Iowa’s highway design guidelines are not as specific as other states, but according to Wisconsin’s highway design guidelines, the existing road could handle up to 8,700 cars a day. Only one of the nine traffic counters, east of Correctionville, would see daily traffic exceeding that level in 2039. To the extent that segment sees such a traffic increase, more localized solutions could be explored, rather than widening miles upon miles of highway two decades in advance.
The money slated to be spent on this unnecessary highway expansion could be used to restore Iowa’s existing roads, which are in bad shape and getting worse. In 2015, Iowa lawmakers passed an increased gas tax expected to raise $500 million between 2016 and 2020. The statement of legislative intent attached to the hike says, “It is the intent of the general assembly that 100 percent of the revenue produced as a result of the increase in the excise taxes… shall be used exclusively for critical road and bridge construction projects that significantly extend the life of such assets.”
Editorializing in support of the bill, the state’s largest newspaper, the Des Moines Register, wrote that the “money is needed to meet the most critical needs on Iowa’s 114,000-mile road system, where many aging roads and bridges need repairs, according to state studies.” And yet, very little of the $500 million in new revenue is being spent on fixing pavement and bridges. Just more than three-quarters of the money is going to projects that expand highways, the biggest of which is the U.S. 20 expansion.

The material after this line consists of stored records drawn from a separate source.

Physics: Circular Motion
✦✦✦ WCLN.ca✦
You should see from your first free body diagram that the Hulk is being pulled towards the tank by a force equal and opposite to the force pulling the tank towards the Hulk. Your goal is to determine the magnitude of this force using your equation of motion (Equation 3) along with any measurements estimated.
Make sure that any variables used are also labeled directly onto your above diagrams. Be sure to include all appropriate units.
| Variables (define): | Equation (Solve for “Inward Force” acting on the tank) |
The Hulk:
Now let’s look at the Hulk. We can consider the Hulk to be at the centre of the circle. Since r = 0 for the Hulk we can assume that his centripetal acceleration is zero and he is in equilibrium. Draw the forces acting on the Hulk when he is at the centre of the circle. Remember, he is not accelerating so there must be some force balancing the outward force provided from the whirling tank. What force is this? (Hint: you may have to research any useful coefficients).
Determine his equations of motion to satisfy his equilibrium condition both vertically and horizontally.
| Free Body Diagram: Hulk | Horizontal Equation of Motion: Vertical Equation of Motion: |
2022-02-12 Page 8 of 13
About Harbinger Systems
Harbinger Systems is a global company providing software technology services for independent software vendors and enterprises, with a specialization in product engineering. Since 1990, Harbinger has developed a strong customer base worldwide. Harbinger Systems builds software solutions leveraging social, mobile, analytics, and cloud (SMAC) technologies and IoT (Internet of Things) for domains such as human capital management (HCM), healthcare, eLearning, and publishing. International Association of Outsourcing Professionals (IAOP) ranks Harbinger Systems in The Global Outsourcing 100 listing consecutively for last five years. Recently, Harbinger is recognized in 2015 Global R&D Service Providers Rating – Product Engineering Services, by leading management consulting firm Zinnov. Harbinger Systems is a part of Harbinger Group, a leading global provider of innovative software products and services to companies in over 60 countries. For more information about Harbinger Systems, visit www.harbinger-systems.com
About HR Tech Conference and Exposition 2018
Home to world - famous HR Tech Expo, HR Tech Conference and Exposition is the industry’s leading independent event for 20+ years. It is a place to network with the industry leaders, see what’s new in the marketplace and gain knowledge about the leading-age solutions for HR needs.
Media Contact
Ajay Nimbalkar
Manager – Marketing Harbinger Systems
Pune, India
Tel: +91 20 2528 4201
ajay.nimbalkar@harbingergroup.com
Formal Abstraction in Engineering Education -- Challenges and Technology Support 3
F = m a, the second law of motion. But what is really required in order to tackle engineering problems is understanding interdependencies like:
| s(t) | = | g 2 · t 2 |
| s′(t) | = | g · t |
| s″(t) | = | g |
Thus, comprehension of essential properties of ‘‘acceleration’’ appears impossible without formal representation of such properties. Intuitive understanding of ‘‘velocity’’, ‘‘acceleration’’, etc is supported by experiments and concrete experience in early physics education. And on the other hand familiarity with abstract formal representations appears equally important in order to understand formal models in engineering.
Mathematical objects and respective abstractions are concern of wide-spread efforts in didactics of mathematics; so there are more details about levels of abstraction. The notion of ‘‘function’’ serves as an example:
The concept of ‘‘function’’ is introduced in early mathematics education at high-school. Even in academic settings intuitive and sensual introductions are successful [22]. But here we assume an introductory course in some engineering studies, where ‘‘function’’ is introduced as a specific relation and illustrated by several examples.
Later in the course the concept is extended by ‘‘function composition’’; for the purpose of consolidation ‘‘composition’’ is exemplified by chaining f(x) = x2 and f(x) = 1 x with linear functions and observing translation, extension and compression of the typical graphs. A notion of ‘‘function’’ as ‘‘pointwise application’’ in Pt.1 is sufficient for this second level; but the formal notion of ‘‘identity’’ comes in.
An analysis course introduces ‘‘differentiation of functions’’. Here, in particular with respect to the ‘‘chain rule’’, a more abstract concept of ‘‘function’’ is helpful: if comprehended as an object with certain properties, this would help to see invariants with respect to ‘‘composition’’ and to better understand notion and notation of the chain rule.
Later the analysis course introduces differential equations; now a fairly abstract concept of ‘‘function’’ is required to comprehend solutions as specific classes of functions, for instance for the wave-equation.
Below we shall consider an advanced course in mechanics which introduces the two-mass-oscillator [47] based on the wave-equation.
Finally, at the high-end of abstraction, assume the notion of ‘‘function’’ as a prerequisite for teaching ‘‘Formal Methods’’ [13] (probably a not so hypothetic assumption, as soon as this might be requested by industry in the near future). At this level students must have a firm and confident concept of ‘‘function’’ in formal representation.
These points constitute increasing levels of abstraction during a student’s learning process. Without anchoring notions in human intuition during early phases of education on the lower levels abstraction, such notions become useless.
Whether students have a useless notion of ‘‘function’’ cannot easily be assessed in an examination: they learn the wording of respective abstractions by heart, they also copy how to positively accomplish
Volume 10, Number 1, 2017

The U.S. 20 highway expansion project will eat up more than 40 percent of the gas tax windfall — $217 million — to the exclusion of other pressing needs. The remaining $69 million being spent on the project from other state transportation funds could also be used to improve the state of Iowa’s roads.
Rebuilding all 62 structurally deficient bridges on the state’s federally funded highways would cost $61 million. Even the head of the state’s transportation department knows spending so much on highway expansion is the wrong direction for transportation spending.
In July 2015, Iowa Transportation Department Director Paul Trombino said the state’s existing road system was already bigger than could affordably be maintained. “We have to shrink the system,” he told the Cedar Rapids Gazette. He called for using the gas tax money not as a catalyst for spending billions more on new construction, but rather to fund badly needed repairs to existing roads and bridges. His plea came a month too late: The State Transportation Commission, which determines the priorities of projects Trombino and his department must undertake, had already approved the U.S. 20 widening.